▶ Required task:
How many lines in the listing below contain the string "longitude", counting case as significant? State only the number.
========================
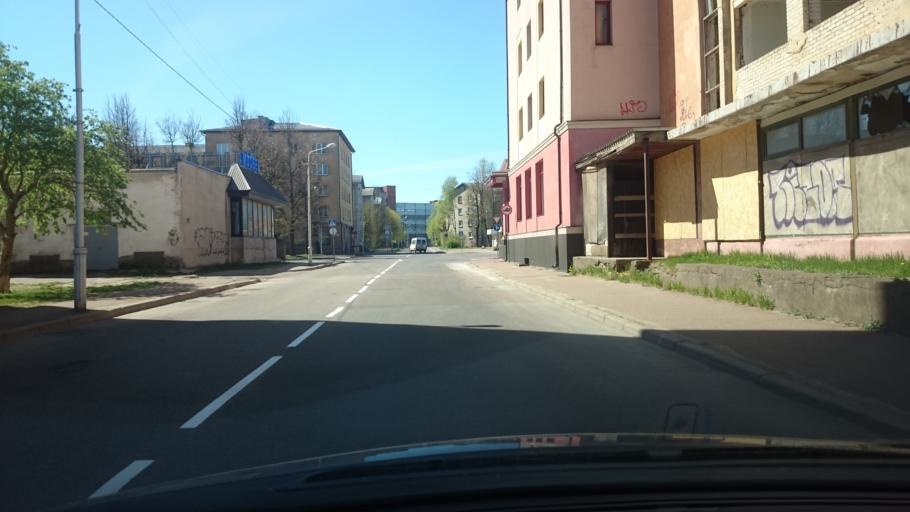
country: EE
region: Ida-Virumaa
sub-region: Narva linn
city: Narva
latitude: 59.3718
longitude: 28.1990
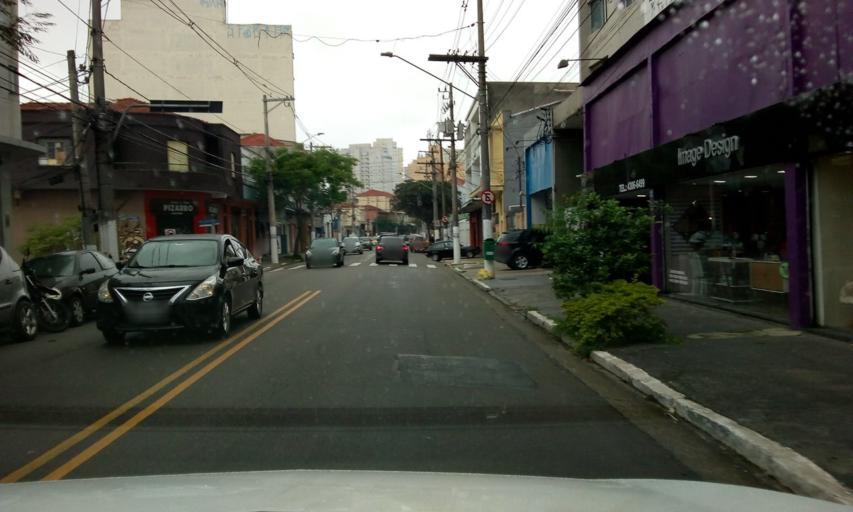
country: BR
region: Sao Paulo
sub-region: Sao Paulo
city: Sao Paulo
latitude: -23.5841
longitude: -46.6277
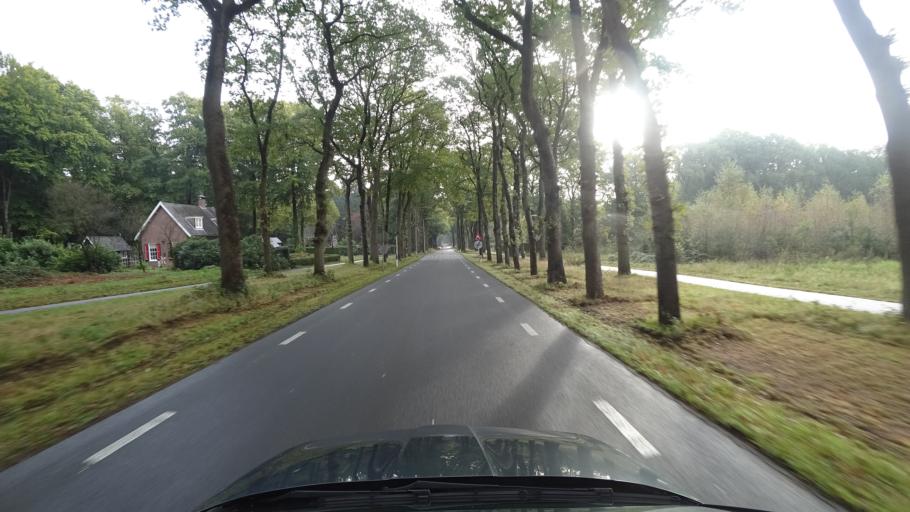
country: NL
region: Gelderland
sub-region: Gemeente Renkum
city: Renkum
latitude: 51.9917
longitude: 5.7139
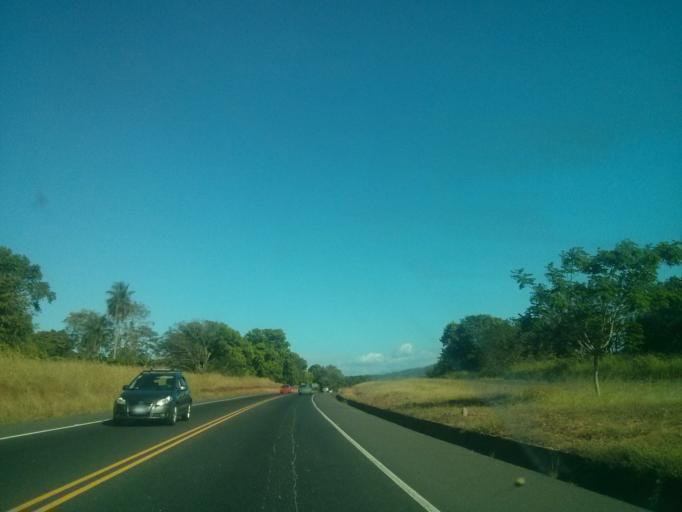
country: CR
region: Alajuela
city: Orotina
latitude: 9.9186
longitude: -84.4972
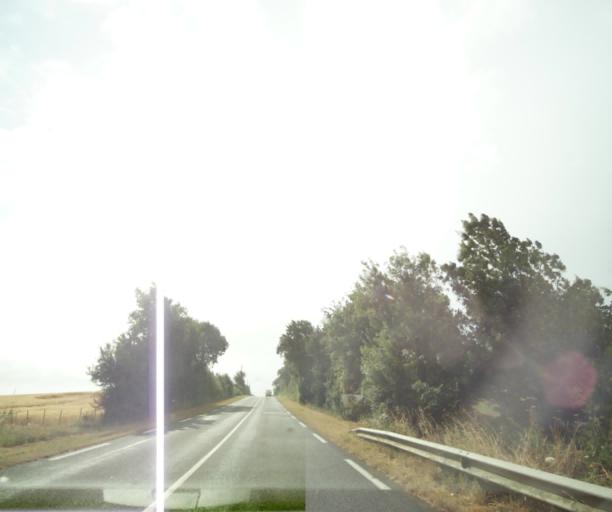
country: FR
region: Pays de la Loire
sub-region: Departement de la Vendee
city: Moutiers-les-Mauxfaits
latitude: 46.4561
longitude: -1.4283
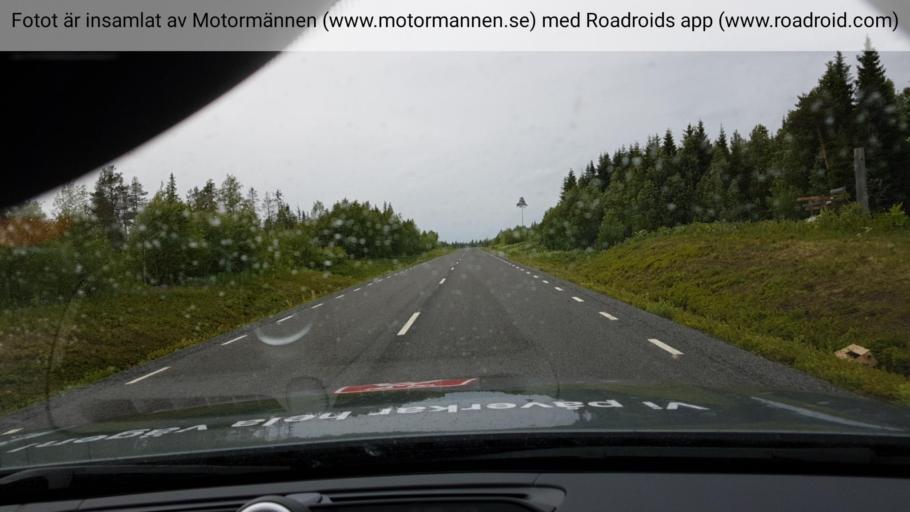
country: SE
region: Jaemtland
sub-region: Stroemsunds Kommun
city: Stroemsund
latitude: 63.6407
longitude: 15.1855
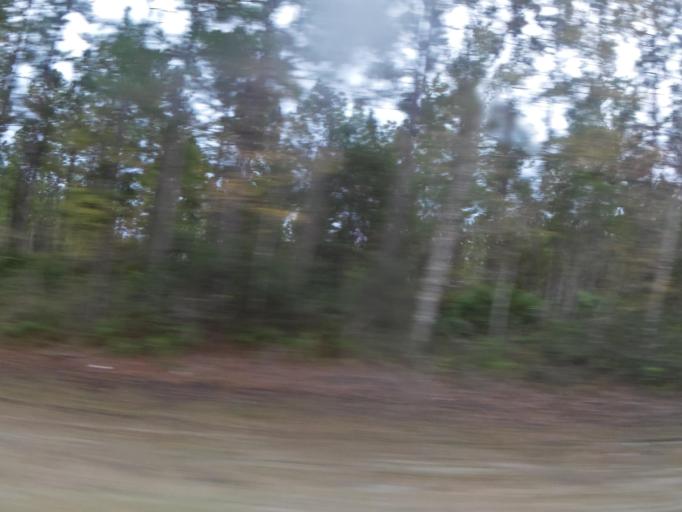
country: US
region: Georgia
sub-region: Charlton County
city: Folkston
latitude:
========================
▶ Response to the task:
6